AVRRC Advanced Cockpit Facility

AVRRC Advanced Cockpit Facility

Flight controls are passive A-10C centre stick and dual throttle replica and there's also a force pressure induced sidestick available. Rudder controls are passive, spring adjustable with toe brakes. Infrared head-tracker and web camera measure pilot head position/orientation. 

AVRRC Advanced Cockpit Experimenter's Control Station

AVRRC Advanced Cockpit Experimenter's Control Station

UAV Ground Control Station

Using an eye tracker to assess remote UAV operator workload

Using an eye tracker to assess remote UAV operator workload

The AVRRC have piloted several investigations looking at how to reduce multi-crew workload so that a single person (or a maximum of two) can control a remotely operated drone. An advanced ASL eye tracker was used to accurately determine where the ‘remote pilot’s eye was attending to key information and context. This information was used to help develop a suite of display modes and information overlays to support various mission requirements.

The research involved determining mental and cognitive workload under varying levels of stress.

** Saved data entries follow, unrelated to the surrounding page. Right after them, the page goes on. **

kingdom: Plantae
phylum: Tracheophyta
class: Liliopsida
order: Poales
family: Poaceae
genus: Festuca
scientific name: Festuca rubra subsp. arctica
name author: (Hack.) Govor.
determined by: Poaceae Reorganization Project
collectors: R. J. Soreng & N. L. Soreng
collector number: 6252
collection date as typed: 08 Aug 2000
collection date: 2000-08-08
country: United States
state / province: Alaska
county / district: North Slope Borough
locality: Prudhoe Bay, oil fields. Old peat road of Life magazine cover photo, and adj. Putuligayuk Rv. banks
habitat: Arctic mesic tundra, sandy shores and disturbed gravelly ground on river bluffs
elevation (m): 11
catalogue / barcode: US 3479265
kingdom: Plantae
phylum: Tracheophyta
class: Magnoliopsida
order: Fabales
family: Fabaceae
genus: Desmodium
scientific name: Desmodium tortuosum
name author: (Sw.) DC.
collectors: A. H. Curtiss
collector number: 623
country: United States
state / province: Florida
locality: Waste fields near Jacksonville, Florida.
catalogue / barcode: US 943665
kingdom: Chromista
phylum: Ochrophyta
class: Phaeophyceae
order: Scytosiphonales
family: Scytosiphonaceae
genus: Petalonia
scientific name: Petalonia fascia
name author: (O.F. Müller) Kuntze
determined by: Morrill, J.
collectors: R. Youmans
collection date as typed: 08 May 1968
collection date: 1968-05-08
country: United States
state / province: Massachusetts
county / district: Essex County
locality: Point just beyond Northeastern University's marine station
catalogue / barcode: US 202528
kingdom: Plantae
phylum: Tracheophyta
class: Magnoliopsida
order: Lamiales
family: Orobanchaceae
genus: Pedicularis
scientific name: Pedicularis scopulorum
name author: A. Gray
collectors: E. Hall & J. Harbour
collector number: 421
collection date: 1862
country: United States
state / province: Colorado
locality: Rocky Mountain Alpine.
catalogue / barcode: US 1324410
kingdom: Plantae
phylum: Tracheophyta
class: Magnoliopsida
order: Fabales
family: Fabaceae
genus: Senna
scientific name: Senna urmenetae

A representative set of scenarios were used to test the operator’s decision-making processes. A flight datalogger was developed to capture every pilot action/reaction including time synchronised eye tracking so that we knew exactly what the pilot was looking at. The AVRRC hosts a very capable ground control station that can be configured to suit airborne, ground, sea and space based autonomous and telepresence applications. Due to the highly sensitive/classified nature of the associated research details provided only on request.

UAV Ground Control Station

Facility configured as a Remote Control Station for UAV

AVRRC Helicopter Cockpit Simulator

a fully immersive 180 degree hemispheric screen

4m Vision dome used as helicopter simulator

The AVRRC have researched the development of advanced information displays for helicopter missions. These missions included flying during the day, night and conditions of zero visibility – whilst flying at 50ft above the terrain. This involved simulating an advanced  helicopter avionics system with a view to providing time critical information display via head mounted (augmenting reality) displays. In its current configuration the 4m Vision Dome houses a fixed based helicopter flight simulator. The outside world visuals are extremely impressive simulating day, night and poor visibility conditions. Below the pilot's seat is a representative control feel system that can be adjusted to suit different helicopter control configurations. The simulator can be networked to other flight simulators in the AVRRC. Importantly, AVVRC developed augmented display information was flight tested in a real helicopter at Middle Wallop in the conditions mentioned.